The Quad as democracies adhering to four key principles—rather than a gathering of four countries—looks to become the lasting legacy especially as countries like South Korea, Indonesia, the Philippines, Taiwan, and other democracies in the Indo-Pacific seek to join a Quad Plus grouping. The rising concerns about the fallout of the Russia-Ukraine conflict cannot be ignored by the Quad—even though it is a security dialogue focused not on Europe but rather the Indo-Pacific and is not a military alliance.
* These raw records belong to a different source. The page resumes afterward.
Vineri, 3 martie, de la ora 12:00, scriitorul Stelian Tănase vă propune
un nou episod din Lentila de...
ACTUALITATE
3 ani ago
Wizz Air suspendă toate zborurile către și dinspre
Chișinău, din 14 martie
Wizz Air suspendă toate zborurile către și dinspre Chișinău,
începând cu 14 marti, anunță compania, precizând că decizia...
Nevertheless, if the Quad cannot maintain the security of the Indo-Pacific through strategic and economic means and its transformation to permanently “free and open”, it all will have little meaning, and will signal the end of the post-World War II era and its associated institutions and frameworks. Therefore, much is at stake in the run-up to the Quad Leaders’ Summit meeting in Tokyo on May 24, 2022 and its follow-up.

Dr Sunil Chacko holds degrees in medicine (Kerala), public health (Harvard) and an MBA (Columbia). He was Assistant Director of Harvard University’s Intl. Commission on Health Research, served in the Executive Office of the World Bank Group, and has been a faculty member in the US, Canada, Japan and India.